| Saved entries |
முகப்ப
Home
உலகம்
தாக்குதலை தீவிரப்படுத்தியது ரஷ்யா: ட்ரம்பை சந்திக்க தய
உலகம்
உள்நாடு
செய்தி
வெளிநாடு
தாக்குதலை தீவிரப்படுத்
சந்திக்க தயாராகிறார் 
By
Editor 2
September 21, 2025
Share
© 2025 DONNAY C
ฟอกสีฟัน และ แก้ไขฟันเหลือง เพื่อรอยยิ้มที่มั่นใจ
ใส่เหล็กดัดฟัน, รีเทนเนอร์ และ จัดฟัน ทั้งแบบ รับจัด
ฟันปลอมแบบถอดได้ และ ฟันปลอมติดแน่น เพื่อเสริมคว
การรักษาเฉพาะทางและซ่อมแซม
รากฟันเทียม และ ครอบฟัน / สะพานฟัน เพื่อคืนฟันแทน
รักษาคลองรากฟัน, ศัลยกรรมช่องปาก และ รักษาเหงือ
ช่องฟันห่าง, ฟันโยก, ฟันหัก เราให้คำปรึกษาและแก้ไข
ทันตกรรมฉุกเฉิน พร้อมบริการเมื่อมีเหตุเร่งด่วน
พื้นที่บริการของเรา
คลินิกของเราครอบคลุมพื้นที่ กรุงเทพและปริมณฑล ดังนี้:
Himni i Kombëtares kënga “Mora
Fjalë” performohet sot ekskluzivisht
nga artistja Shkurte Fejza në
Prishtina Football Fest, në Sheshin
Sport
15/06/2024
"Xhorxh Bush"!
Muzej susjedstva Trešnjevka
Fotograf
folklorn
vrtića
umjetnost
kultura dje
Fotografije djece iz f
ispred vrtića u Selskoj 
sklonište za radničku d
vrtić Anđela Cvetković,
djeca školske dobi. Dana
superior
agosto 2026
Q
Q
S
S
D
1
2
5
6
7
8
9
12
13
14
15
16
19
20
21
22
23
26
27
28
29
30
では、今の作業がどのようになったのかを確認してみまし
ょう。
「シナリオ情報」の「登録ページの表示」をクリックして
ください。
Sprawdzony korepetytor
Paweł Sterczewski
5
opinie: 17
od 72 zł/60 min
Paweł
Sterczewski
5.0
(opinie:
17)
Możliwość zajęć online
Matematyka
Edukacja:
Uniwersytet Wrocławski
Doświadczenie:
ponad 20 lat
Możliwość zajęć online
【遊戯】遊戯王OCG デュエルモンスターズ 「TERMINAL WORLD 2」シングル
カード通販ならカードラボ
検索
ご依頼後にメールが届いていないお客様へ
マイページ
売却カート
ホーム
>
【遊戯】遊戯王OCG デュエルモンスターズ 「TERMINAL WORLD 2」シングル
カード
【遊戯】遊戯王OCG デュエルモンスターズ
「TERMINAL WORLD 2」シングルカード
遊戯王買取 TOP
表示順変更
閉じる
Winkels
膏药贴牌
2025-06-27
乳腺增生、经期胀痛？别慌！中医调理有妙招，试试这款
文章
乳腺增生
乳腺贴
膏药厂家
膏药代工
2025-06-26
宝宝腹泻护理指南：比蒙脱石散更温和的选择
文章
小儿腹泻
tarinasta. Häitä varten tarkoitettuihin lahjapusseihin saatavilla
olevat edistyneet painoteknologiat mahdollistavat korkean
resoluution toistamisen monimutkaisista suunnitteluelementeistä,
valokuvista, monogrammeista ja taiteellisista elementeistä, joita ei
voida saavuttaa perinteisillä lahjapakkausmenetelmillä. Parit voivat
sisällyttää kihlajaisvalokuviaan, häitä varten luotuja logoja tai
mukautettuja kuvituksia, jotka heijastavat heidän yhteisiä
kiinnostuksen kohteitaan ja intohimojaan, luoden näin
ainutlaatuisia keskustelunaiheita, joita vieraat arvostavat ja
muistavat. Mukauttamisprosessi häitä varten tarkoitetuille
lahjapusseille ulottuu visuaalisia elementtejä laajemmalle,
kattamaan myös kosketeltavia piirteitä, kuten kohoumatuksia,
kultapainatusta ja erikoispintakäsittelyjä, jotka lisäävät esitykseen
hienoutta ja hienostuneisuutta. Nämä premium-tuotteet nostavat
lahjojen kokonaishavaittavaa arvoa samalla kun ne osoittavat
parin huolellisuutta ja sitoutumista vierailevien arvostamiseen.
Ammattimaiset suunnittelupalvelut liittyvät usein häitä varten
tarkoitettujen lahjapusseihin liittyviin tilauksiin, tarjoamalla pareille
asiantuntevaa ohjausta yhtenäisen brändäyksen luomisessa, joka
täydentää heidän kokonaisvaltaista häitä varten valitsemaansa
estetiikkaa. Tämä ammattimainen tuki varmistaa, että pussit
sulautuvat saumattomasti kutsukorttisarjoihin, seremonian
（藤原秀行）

| DIRECTIONS |
What is needed is an exact restatement of every record above.

| SOLUTION FOR THIS PROBLEM |
முகப்ப
Home
உலகம்
தாக்குதலை தீவிரப்படுத்தியது ரஷ்யா: ட்ரம்பை சந்திக்க தய
உலகம்
உள்நாடு
செய்தி
வெளிநாடு
தாக்குதலை தீவிரப்படுத்
சந்திக்க தயாராகிறார் 
By
Editor 2
September 21, 2025
Share
© 2025 DONNAY C
ฟอกสีฟัน และ แก้ไขฟันเหลือง เพื่อรอยยิ้มที่มั่นใจ
ใส่เหล็กดัดฟัน, รีเทนเนอร์ และ จัดฟัน ทั้งแบบ รับจัด
ฟันปลอมแบบถอดได้ และ ฟันปลอมติดแน่น เพื่อเสริมคว
การรักษาเฉพาะทางและซ่อมแซม
รากฟันเทียม และ ครอบฟัน / สะพานฟัน เพื่อคืนฟันแทน
รักษาคลองรากฟัน, ศัลยกรรมช่องปาก และ รักษาเหงือ
ช่องฟันห่าง, ฟันโยก, ฟันหัก เราให้คำปรึกษาและแก้ไข
ทันตกรรมฉุกเฉิน พร้อมบริการเมื่อมีเหตุเร่งด่วน
พื้นที่บริการของเรา
คลินิกของเราครอบคลุมพื้นที่ กรุงเทพและปริมณฑล ดังนี้:
Himni i Kombëtares kënga “Mora
Fjalë” performohet sot ekskluzivisht
nga artistja Shkurte Fejza në
Prishtina Football Fest, në Sheshin
Sport
15/06/2024
"Xhorxh Bush"!
Muzej susjedstva Trešnjevka
Fotograf
folklorn
vrtića
umjetnost
kultura dje
Fotografije djece iz f
ispred vrtića u Selskoj 
sklonište za radničku d
vrtić Anđela Cvetković,
djeca školske dobi. Dana
superior
agosto 2026
Q
Q
S
S
D
1
2
5
6
7
8
9
12
13
14
15
16
19
20
21
22
23
26
27
28
29
30
では、今の作業がどのようになったのかを確認してみまし
ょう。
「シナリオ情報」の「登録ページの表示」をクリックして
ください。
Sprawdzony korepetytor
Paweł Sterczewski
5
opinie: 17
od 72 zł/60 min
Paweł
Sterczewski
5.0
(opinie:
17)
Możliwość zajęć online
Matematyka
Edukacja:
Uniwersytet Wrocławski
Doświadczenie:
ponad 20 lat
Możliwość zajęć online
【遊戯】遊戯王OCG デュエルモンスターズ 「TERMINAL WORLD 2」シングル
カード通販ならカードラボ
検索
ご依頼後にメールが届いていないお客様へ
マイページ
売却カート
ホーム
>
【遊戯】遊戯王OCG デュエルモンスターズ 「TERMINAL WORLD 2」シングル
カード
【遊戯】遊戯王OCG デュエルモンスターズ
「TERMINAL WORLD 2」シングルカード
遊戯王買取 TOP
表示順変更
閉じる
Winkels
膏药贴牌
2025-06-27
乳腺增生、经期胀痛？别慌！中医调理有妙招，试试这款
文章
乳腺增生
乳腺贴
膏药厂家
膏药代工
2025-06-26
宝宝腹泻护理指南：比蒙脱石散更温和的选择
文章
小儿腹泻
tarinasta. Häitä varten tarkoitettuihin lahjapusseihin saatavilla
olevat edistyneet painoteknologiat mahdollistavat korkean
resoluution toistamisen monimutkaisista suunnitteluelementeistä,
valokuvista, monogrammeista ja taiteellisista elementeistä, joita ei
voida saavuttaa perinteisillä lahjapakkausmenetelmillä. Parit voivat
sisällyttää kihlajaisvalokuviaan, häitä varten luotuja logoja tai
mukautettuja kuvituksia, jotka heijastavat heidän yhteisiä
kiinnostuksen kohteitaan ja intohimojaan, luoden näin
ainutlaatuisia keskustelunaiheita, joita vieraat arvostavat ja
muistavat. Mukauttamisprosessi häitä varten tarkoitetuille
lahjapusseille ulottuu visuaalisia elementtejä laajemmalle,
kattamaan myös kosketeltavia piirteitä, kuten kohoumatuksia,
kultapainatusta ja erikoispintakäsittelyjä, jotka lisäävät esitykseen
hienoutta ja hienostuneisuutta. Nämä premium-tuotteet nostavat
lahjojen kokonaishavaittavaa arvoa samalla kun ne osoittavat
parin huolellisuutta ja sitoutumista vierailevien arvostamiseen.
Ammattimaiset suunnittelupalvelut liittyvät usein häitä varten
tarkoitettujen lahjapusseihin liittyviin tilauksiin, tarjoamalla pareille
asiantuntevaa ohjausta yhtenäisen brändäyksen luomisessa, joka
täydentää heidän kokonaisvaltaista häitä varten valitsemaansa
estetiikkaa. Tämä ammattimainen tuki varmistaa, että pussit
sulautuvat saumattomasti kutsukorttisarjoihin, seremonian
（藤原秀行）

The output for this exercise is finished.